American unrealistic obsession with weight loss
In Recentally published article on www.citizen-times.com by by Kim Barto on "The American obsession with weight loss is unrealistic; moreover, it’s also harmful"
You won’t believe this, but Spain’s top fashion show recently rejected models for being too thin. That’s right—somewhere in hell, a snowball is having the last laugh.
The show’s organizers told the Associated Press that they want to encourage an image of health and beauty instead of emaciation. Hopefully, this unprecedented action will start a trend. As long as the starvation look is in vogue, millions of women and men will suffer from disorders such as anorexia and bulimia.
America is obsessed with dieting, and it’s taking a toll. The country that invented the fast-food greaseburger has now seen the rate of eating disorders double since the 1960s, according to the Journal of the American Academy of Child and Adolescent Psychiatry. Up to 60 percent of high school girls diet, and even more worry about their weight.

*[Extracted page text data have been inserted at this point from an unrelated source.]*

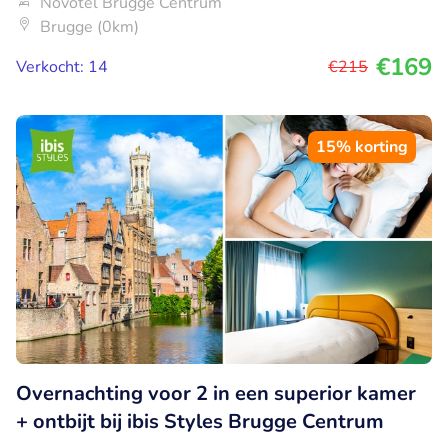
Novotel Brugge Centrum
Brugge (0km)
€169
Verkocht: 14
€215
15% korting
Overnachting voor 2 in een superior kamer
+ ontbijt bij ibis Styles Brugge Centrum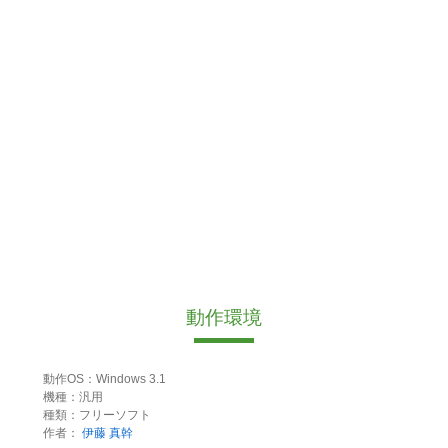
動作環境
動作OS：Windows 3.1
機種：汎用
種類：フリーソフト
作者：
伊藤 真幹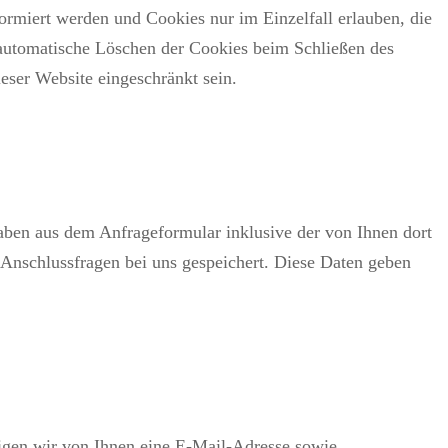
ormiert werden und Cookies nur im Einzelfall erlauben, die
automatische Löschen der Cookies beim Schließen des
eser Website eingeschränkt sein.
ben aus dem Anfrageformular inklusive der von Ihnen dort
Anschlussfragen bei uns gespeichert. Diese Daten geben
igen wir von Ihnen eine E-Mail-Adresse sowie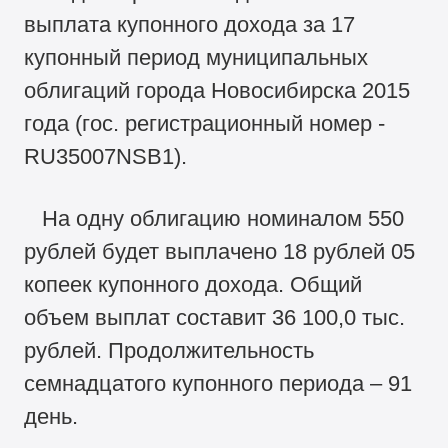
выплата купонного дохода за 17
купонный период муниципальных
облигаций города Новосибирска 2015
года (гос. регистрационный номер -
RU35007NSB1).
На одну облигацию номиналом 550
рублей будет выплачено 18 рублей 05
копеек купонного дохода. Общий
объем выплат составит 36 100,0 тыс.
рублей. Продолжительность
семнадцатого купонного периода – 91
день.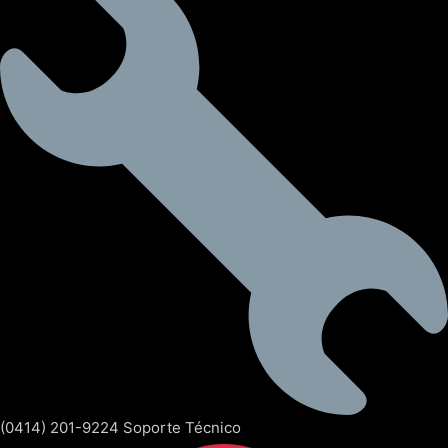
(0414) 201-9224 Soporte Técnico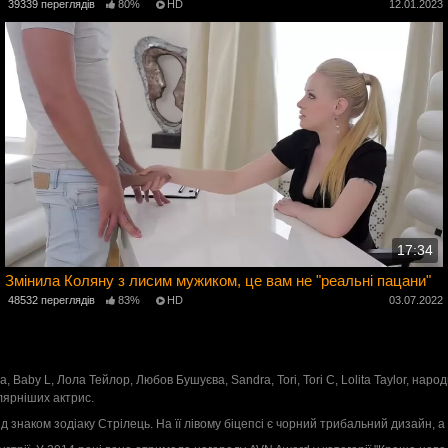
3
39339 переглядів
80%
HD
12.01.2023
17:34
Змінила Коляну з лисим мужиком, це вам не "реальні пацани"
48532 переглядів
83%
HD
03.07.2022
2
va, Baby L, Лола Тейлор, Любов Бушуєва, Sandra, Tori, Tori C, Lolita Taylor, нар
лярніших актрис.
 знаком зодіаку Стрілець. На її лівому біцепсі є чорний трибальний дизайн, а 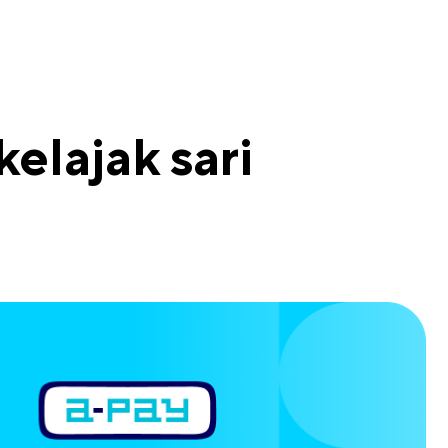
elajak sari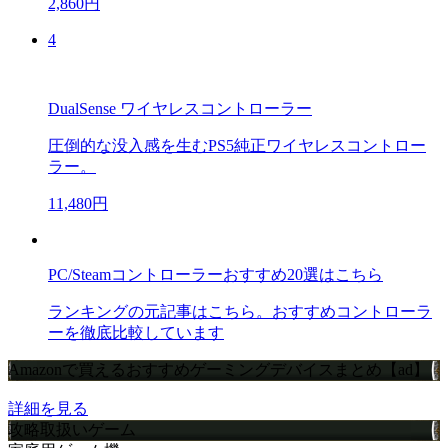
2,860円
4
DualSense ワイヤレスコントローラー
圧倒的な没入感を生むPS5純正ワイヤレスコントロー
ラー。
11,480円
PC/Steamコントローラーおすすめ20選はこちら
ランキングの元記事はこちら。おすすめコントローラ
ーを徹底比較しています
Amazonで買えるおすすめゲーミングデバイスまとめ【ad】
詳細を見る
攻略取扱いゲーム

The Eating Disorders Coalition estimates that millions of Americans are diagnosed annually, and anorexia nervosa has the highest mortality rate of any mental illness. Worse, the patients keep getting younger. Something is deeply wrong with a society that fosters self-loathing in seven-year-old girls.
The problem is the prevailing attitude that equates thinness with good health and happiness. Combine this with a grossly distorted view of what is normal, and it’s no wonder that so many people hate their bodies.